再会したクールな皮膚科ドクターは、元・売れっ娘キャバ嬢をまるごと愛で包み込む
そんな風に色も味も様々な種類があるカクテルを高森先輩とゆったりとした雰囲気の中で味わうことが、最近の楽しみだった。


「お待たせ。今日もいつもので?」

「あぁ。ミモザと春雪で」

「了解」


まだほんの3回程度しか訪れていないけれど、店員さんにはすっかり顔を覚えられてしまったようだ。

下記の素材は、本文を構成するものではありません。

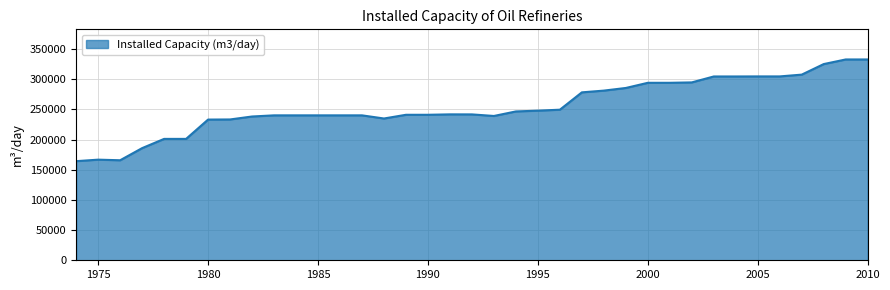

What is the difference between the second highest and minimum values?

168503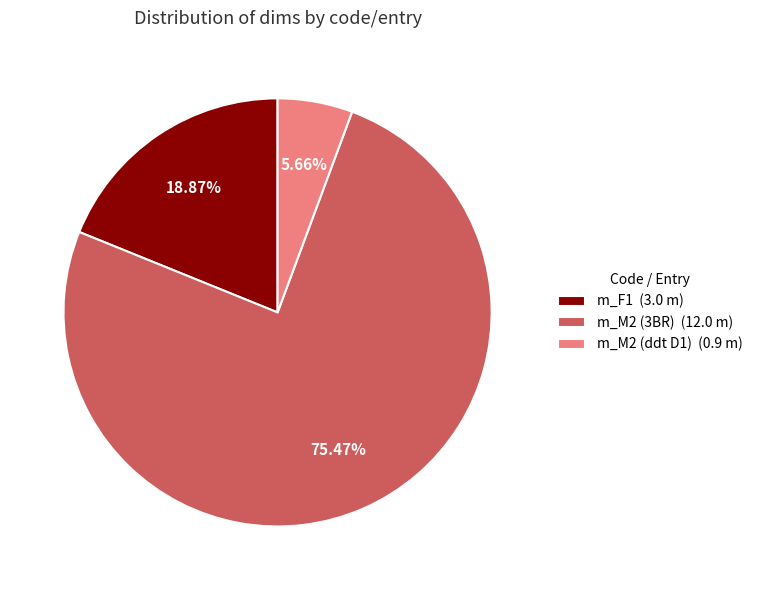

Combined, do m_M2 (ddt D1) and m_F1 account for over 50%?

No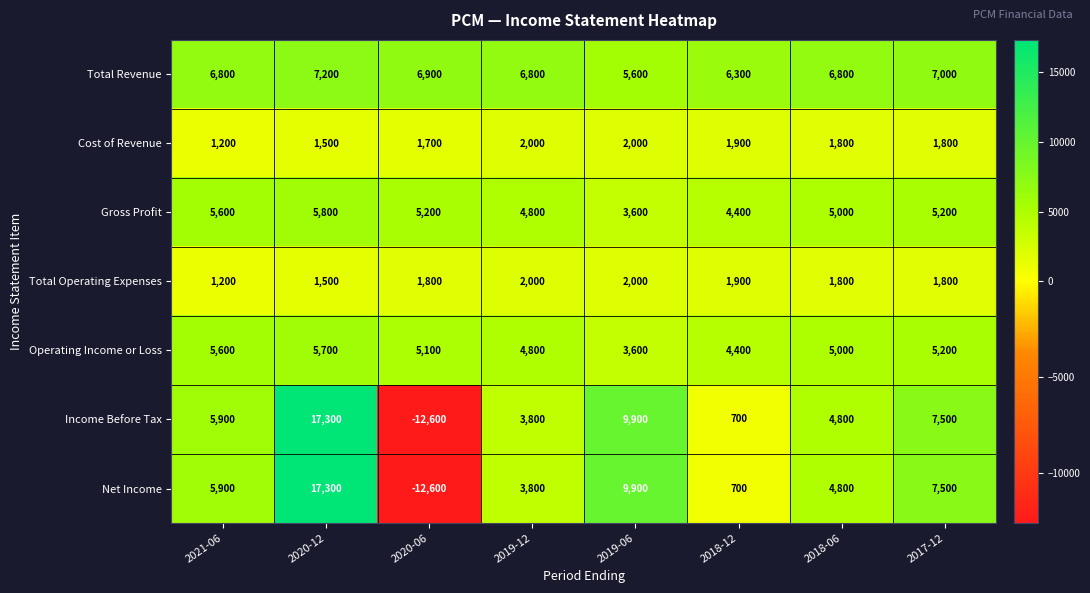

Which category has the highest value across all series?

2020-12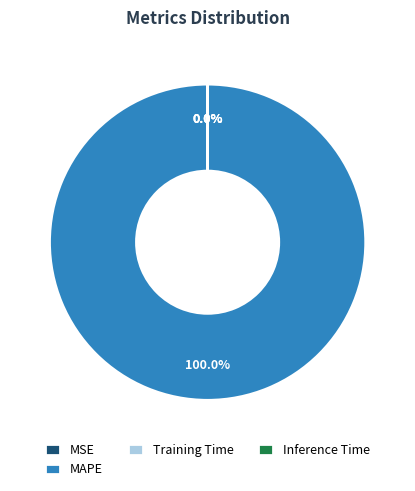

True or false: Inference Time accounts for 0% of the total.

True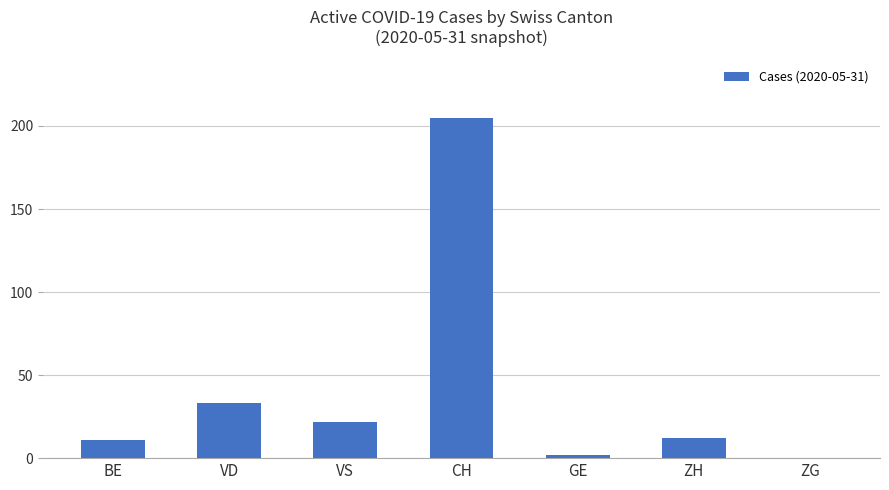

Is it true that the value at CH is 289?

False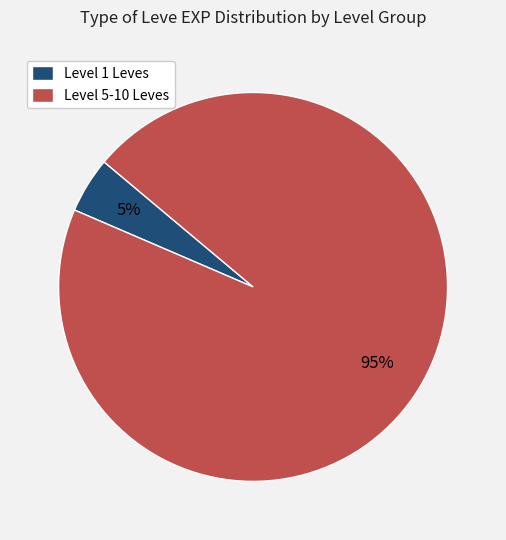

What percentage is the Level 5-10 Leves slice, to the nearest percent?

95%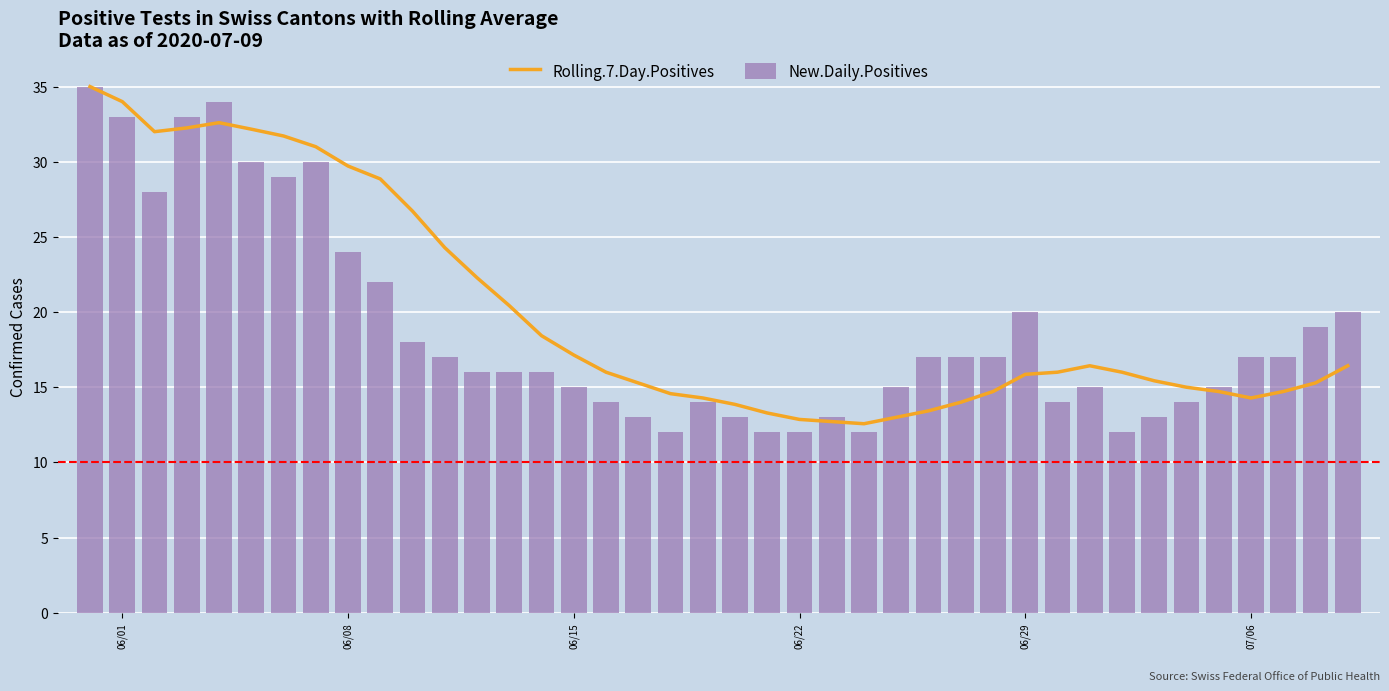

Rank the series by their maximum value, from highest to lowest.

Rolling.7.Day.Positives, New.Daily.Positives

しばらくしてからそれぞれのカクテルがカウンターに置かれ「乾杯」と言いながらお互いのカクテルグラスを傾けた。
一口だけ口にすると、カクテルのフルーティーな味が喉を通っていく。

今日は常連客が多くて高級なシャンパンをいつもより多く飲んだため、喉が熱い。


「はぁ……やっぱりいいな。美味い」


ため息交じりにそう言った高森先輩の顔は、なんだか疲れているように見えた。

毎日の忙しさに加えて、また両親に結婚の催促でもされたのだろうか。


「お疲れですね」

「あぁ、そうだな。最近、開業医からの紹介患者が多くて」

「そうでしたか……」


高森先輩が勤務しているという病院は、『中塚総合病院』という大きな総合病院。

医院長の中塚ドクターは世界的に有名な脳外科医らしく、ここの病院に勤務しているドクターはすべて腕がいいと、様々な病院からの紹介患者が受診に来るらしい。

私は基本的に病院とは無縁で受診する機会はないけれど、中塚総合病院の存在くらいは知っていた。